A photograph from inside a church sanctuary showing an older man in a burgundy vest and light-colored shirt, wearing a medical face mask and leaning with both hands on the back of a wooden pew, while other congregants in masks stand in the background.

The Script the Church Still Hands Out

Mental Health
Church Wounds

Most of us were never given the contract explicitly.

Nobody sat us down and said, in so many words, if you are truly walking with the Lord, your mind will not betray you. Nobody said it in a sermon. Nobody printed it in a pamphlet. If they had, we would have been able, later, to look at the document and notice that some of its clauses were not what the Bible said.

Instead, we absorbed it in pieces.

We absorbed it in the testimony where the depression lifted the moment the speaker surrendered to Christ. We absorbed it in the small group prayer request that quietly went un-prayed-for the second week, because nobody quite knew what to do when the answer was not coming. We absorbed it in the verse on the wall, do not be anxious about anything, hung as a command rather than an invitation. We absorbed it in the well-meaning friend at coffee who said, have you tried fasting? We absorbed it in the silence — the conspicuous silence — when someone in the front row mentioned their cancer in prayer and the congregation rose, and someone in the back mentioned their bipolar in prayer and the congregation did not quite know where to look.

This is one of the scripts the church is still handing out.

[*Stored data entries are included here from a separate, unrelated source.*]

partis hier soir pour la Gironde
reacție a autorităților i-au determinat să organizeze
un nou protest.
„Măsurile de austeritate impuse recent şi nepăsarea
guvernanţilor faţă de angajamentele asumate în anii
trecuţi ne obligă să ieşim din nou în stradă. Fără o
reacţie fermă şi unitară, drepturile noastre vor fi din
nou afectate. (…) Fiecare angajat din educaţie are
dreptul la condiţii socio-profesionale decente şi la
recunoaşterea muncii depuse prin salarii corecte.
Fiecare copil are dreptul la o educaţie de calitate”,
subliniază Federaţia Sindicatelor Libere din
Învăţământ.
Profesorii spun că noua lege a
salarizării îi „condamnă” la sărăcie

It is rarely written. It is almost never preached. It runs in the background — quiet enough that you do not notice it until something breaks.

The script says, roughly, this. Real Christians, walking faithfully, do not have minds that come undone. The mature believer's interior life is calm, joyful, and stable. If your mind is not these things, the question is what you have not yet surrendered, what you have not yet repented of, what you have not yet believed about the gospel deeply enough.

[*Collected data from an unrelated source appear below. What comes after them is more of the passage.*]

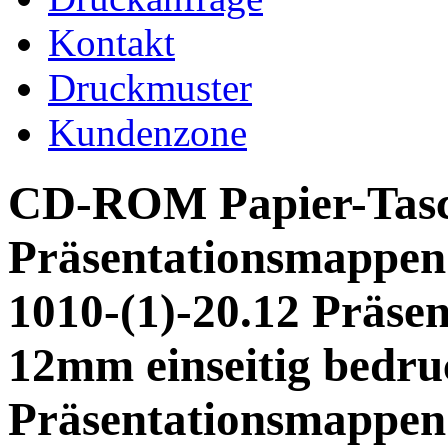
Kontakt
Druckmuster
Kundenzone
CD-ROM Papier-Tasch
Präsentationsmappen
1010-(1)-20.12 Präse
12mm einseitig bedruc
Präsentationsmappen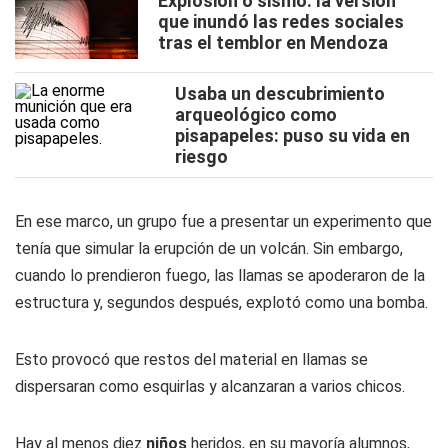
Explosión o sismo: la versión
que inundó las redes sociales
tras el temblor en Mendoza
Usaba un descubrimiento
arqueológico como
pisapapeles: puso su vida en
riesgo
En ese marco, un grupo fue a presentar un experimento que
tenía que simular la erupción de un volcán. Sin embargo,
cuando lo prendieron fuego, las llamas se apoderaron de la
estructura y, segundos después, explotó como una bomba.
Esto provocó que restos del material en llamas se
dispersaran como esquirlas y alcanzaran a varios chicos.
Hay al menos diez
niños
heridos, en su mayoría alumnos,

The script is not made up out of nothing. The Bible does describe a peace that surpasses understanding. It does describe a fruit of the Spirit that includes joy and peace and self-control. The script is what happens when those true things get bent slightly out of shape — when the gift of peace becomes the proof of faithfulness, when the fruit becomes the entrance exam, when the long slow work of the Spirit in a life gets reduced to a wellness metric your interior is supposed to hit by Tuesday.

The trouble with the script is that it has a specific failure mode. When the peace does not come, somebody is in breach. So when a believer's mind keeps coming undone — when the depression does not lift, when the panic attacks return, when the intrusive thoughts will not stop — there are only two available explanations. Either God is not faithful, or this believer is not.

Most faithful Christians, when given that choice, blame themselves.

This is the cruelty of the script. It is almost always turned inward. The believer does not first conclude that the script is wrong. The believer concludes, somewhere underneath, that the problem is them. They are not praying enough. They are not reading their Bible enough. They are not surrendered enough. They have a hidden sin somewhere that has not yet been confessed. The medication they are taking is, perhaps, a sign of weak faith. The therapist they are seeing is, perhaps, a substitute for the Holy Spirit they should be relying on instead.

None of this is what the Bible actually teaches.

The Bible knows what darkness in a faithful person looks like. The psalmist writes, darkness is my closest friend. Elijah, fresh from one of the great victories of his ministry, lies under a juniper tree and asks the Lord to take his life. Jeremiah curses the day he was born. Paul talks about being so weighed down he despaired even of life. These are not believers in breach of contract. These are the people God uses. The mind in pieces is not, in Scripture, a disqualification from faithfulness. It is, often, the territory of it.

But the script keeps running. And the cost of it, in our churches, is not theoretical.

The cost is the woman who stops coming because she cannot bear another how are you she has to lie through. The cost is the man who hides his medication in his sock drawer because he does not want his small group leader to see it. The cost is the teenager who reads the verse on anxiety and concludes she is not, in fact, a Christian. The cost is the pastor who has been white-knuckling a clinical depression for eight years because the congregation has been told, in a hundred small ways, that pastors do not have minds that come undone.

The cost is people who already feel the immense weight of mental illness now carrying, on top of it, the weight of a stigma their own church has handed them.

The unlearning of this script is slow work, and it is not, in the first instance, the work of the people who carry mental illness. It is the work of the rest of us. It is the work of the prayer meeting that does not flinch when the bipolar gets named. It is the work of the small group leader who learns to say I do not know what to say, but I am here. It is the work of the sermon that does not deploy the joy of the Lord is your strength as a bludgeon. It is the work of the elder who can talk about his own counsellor without lowering his voice. It is the work of the church that learns, slowly, to host both the cancer and the depression in the same prayer list, with the same seriousness, and the same length of time.

What if the people you have lost from your church were not, in the end, lost?

What if they were just no longer able to keep paying the cost of a script the church had quietly asked them to carry?